- Job item -
Repeat verbatim the lines of the data below, beginning with the line containing "Как отреагировал мир" and continuing to the end.

- Given records -
□ □ □ □

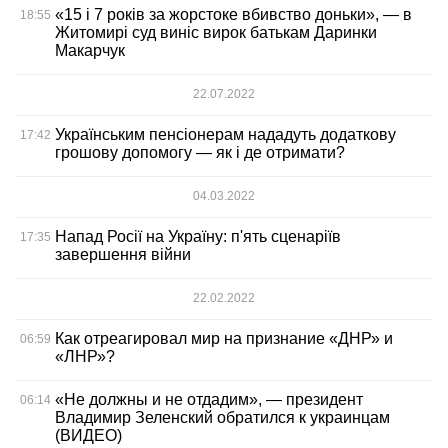
«15 і 7 років за жорстоке вбивство доньки», — в
18:55
Житомирі суд виніс вирок батькам Даринки
Макарчук
22.07.2022
Українським пенсіонерам нададуть додаткову
17:42
грошову допомогу — як і де отримати?
04.03.2022
Напад Росії на Україну: п'ять сценаріїв
17:35
завершення війни
22.02.2022
Как отреагировал мир на признание «ДНР» и
06:59
«ЛНР»?
«Не должны и не отдадим», — президент
06:14
Владимир Зеленский обратился к украинцам
(ВИДЕО)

□ □ □ □

- Response to this exercise -
Как отреагировал мир на признание «ДНР» и
06:59
«ЛНР»?
«Не должны и не отдадим», — президент
06:14
Владимир Зеленский обратился к украинцам
(ВИДЕО)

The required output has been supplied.